Tasks to carry out:
**A)** Set down the part of the passage on NGC 4365 between "The morphological classification" and "a bar-like structure.", inclusive, without altering a word.
**B)** In the passage on NGC 4365, what is the galaxy's ellipticity?
**C)** Extend the passage on NGC 4365, beginning after its final sentence.

The morphological classification of NGC 4365 is E3, indicating a slightly flattened elliptical galaxy with an ellipticity of 0.26. It has a smooth luminosity profile with no indication of dust arms. There is a shallow cusp at the center. The galaxy has a kinematically distinct core region that is rotating at right angles to the rest of the galaxy, which provides strong evidence for the theory that elliptical galaxies grow through mergers. Most of the galaxy is rotating around the major axis with the peak velocity reaching around 50 km/s, whereas within 2 arcsecond of the center the peak velocity is 80 km/s around the minor axis. This core region is more flattened than the galaxy as a whole, forming a bar-like structure.

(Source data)

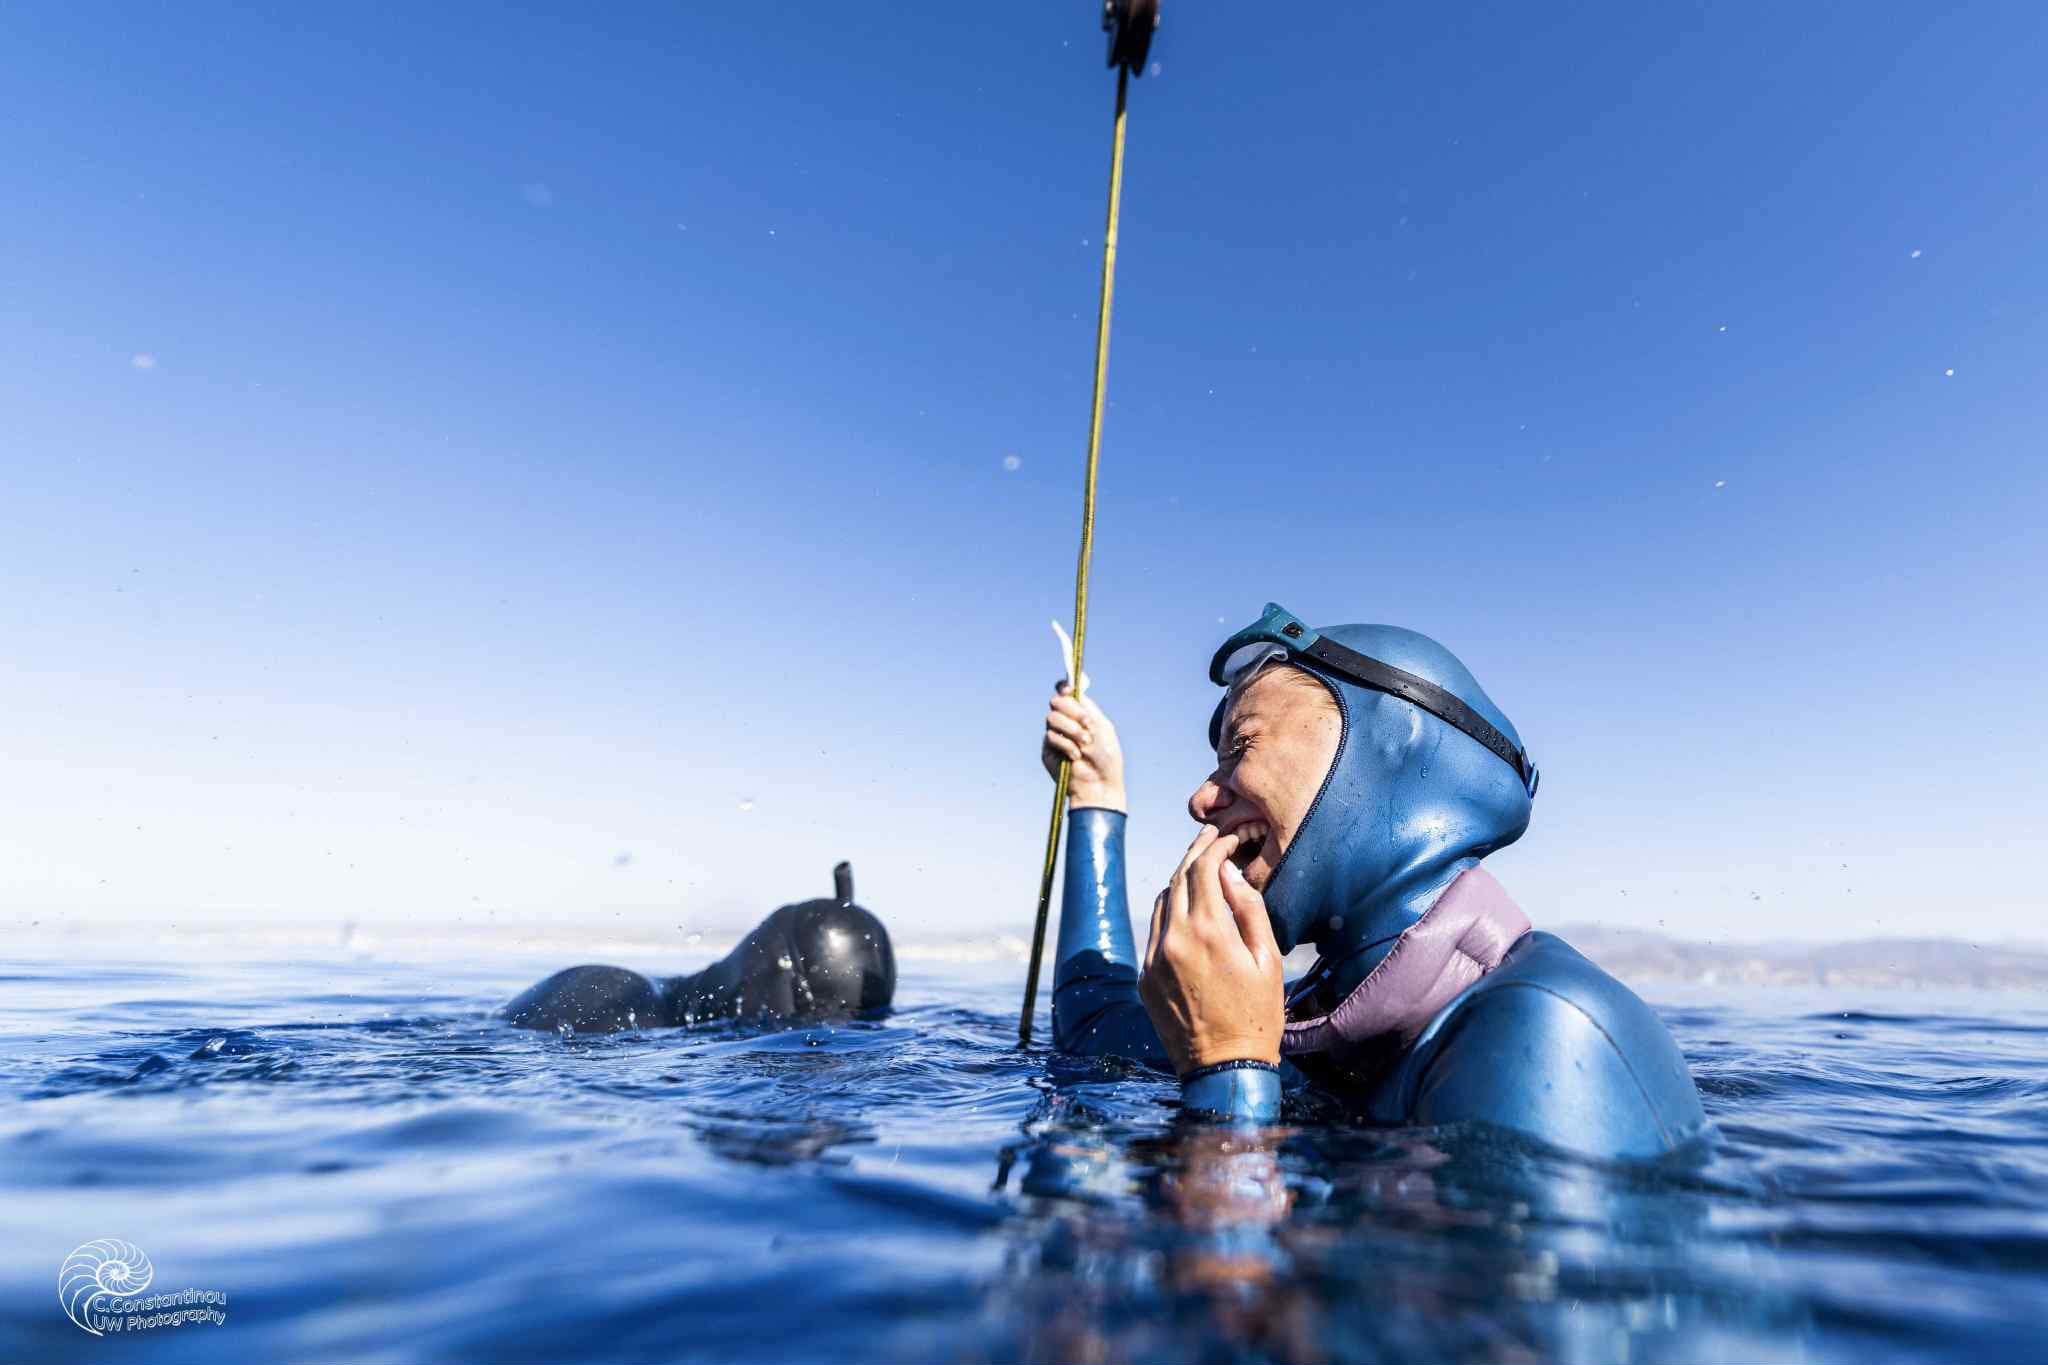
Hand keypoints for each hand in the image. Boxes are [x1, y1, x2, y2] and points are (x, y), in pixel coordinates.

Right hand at [1041, 681, 1126, 812]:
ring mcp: (1055, 735)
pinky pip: (1051, 736)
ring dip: (1071, 728)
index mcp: (1080, 714)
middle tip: (1087, 723)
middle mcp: (1066, 722)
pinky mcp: (1048, 750)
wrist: (1099, 784)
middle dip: (1072, 710)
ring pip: (1052, 717)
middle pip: (1056, 701)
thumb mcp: (1102, 727)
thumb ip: (1087, 707)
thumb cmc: (1106, 757)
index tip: (1069, 689)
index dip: (1064, 688)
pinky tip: (1075, 756)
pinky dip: (1066, 744)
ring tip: (1085, 743)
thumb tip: (1073, 688)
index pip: (1065, 694)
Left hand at [1139, 826, 1284, 1073]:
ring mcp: (1154, 959)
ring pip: (1161, 903)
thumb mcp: (1268, 959)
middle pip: (1177, 880)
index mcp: (1209, 932)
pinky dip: (1169, 913)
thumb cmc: (1257, 1015)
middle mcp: (1174, 940)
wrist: (1224, 1067)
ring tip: (1201, 873)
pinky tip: (1187, 912)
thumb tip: (1229, 873)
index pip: (1202, 869)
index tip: (1226, 836)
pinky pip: (1155, 932)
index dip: (1213, 846)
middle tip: (1210, 840)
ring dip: (1180, 883)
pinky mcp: (1145, 977)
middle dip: (1194, 855)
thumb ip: (1249, 909)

Answers to the problems:
**A)**
The morphological classification of NGC 4365 is E3, indicating a slightly flattened elliptical galaxy with an ellipticity of 0.26. It has a smooth luminosity profile with no indication of dust arms. There is a shallow cusp at the center. The galaxy has a kinematically distinct core region that is rotating at right angles to the rest of the galaxy, which provides strong evidence for the theory that elliptical galaxies grow through mergers. Most of the galaxy is rotating around the major axis with the peak velocity reaching around 50 km/s, whereas within 2 arcsecond of the center the peak velocity is 80 km/s around the minor axis. This core region is more flattened than the galaxy as a whole, forming a bar-like structure.

**B)** 0.26

**C)**
The stellar populations of the galaxy suggest it underwent star formation at an early age, with the residual gas being exhausted about 12 billion years ago. In contrast, many of the globular clusters of this galaxy appeared to be of intermediate age of 2–8 billion years old. However, they may instead be of higher than expected metallicity. The galaxy retains a triaxial structure that has remained largely unchanged for 12 billion years. Because supermassive black holes (SMBH) in the centers of galaxies tend to scatter stars into chaotic new orbits, the longevity of NGC 4365's triaxial structure and kinematically distinct stellar populations indicates that it cannot have an SMBH with a mass greater than 3×10^9 . The M–sigma relation predicts a SMBH mass of 4×10^8 solar mass for NGC 4365.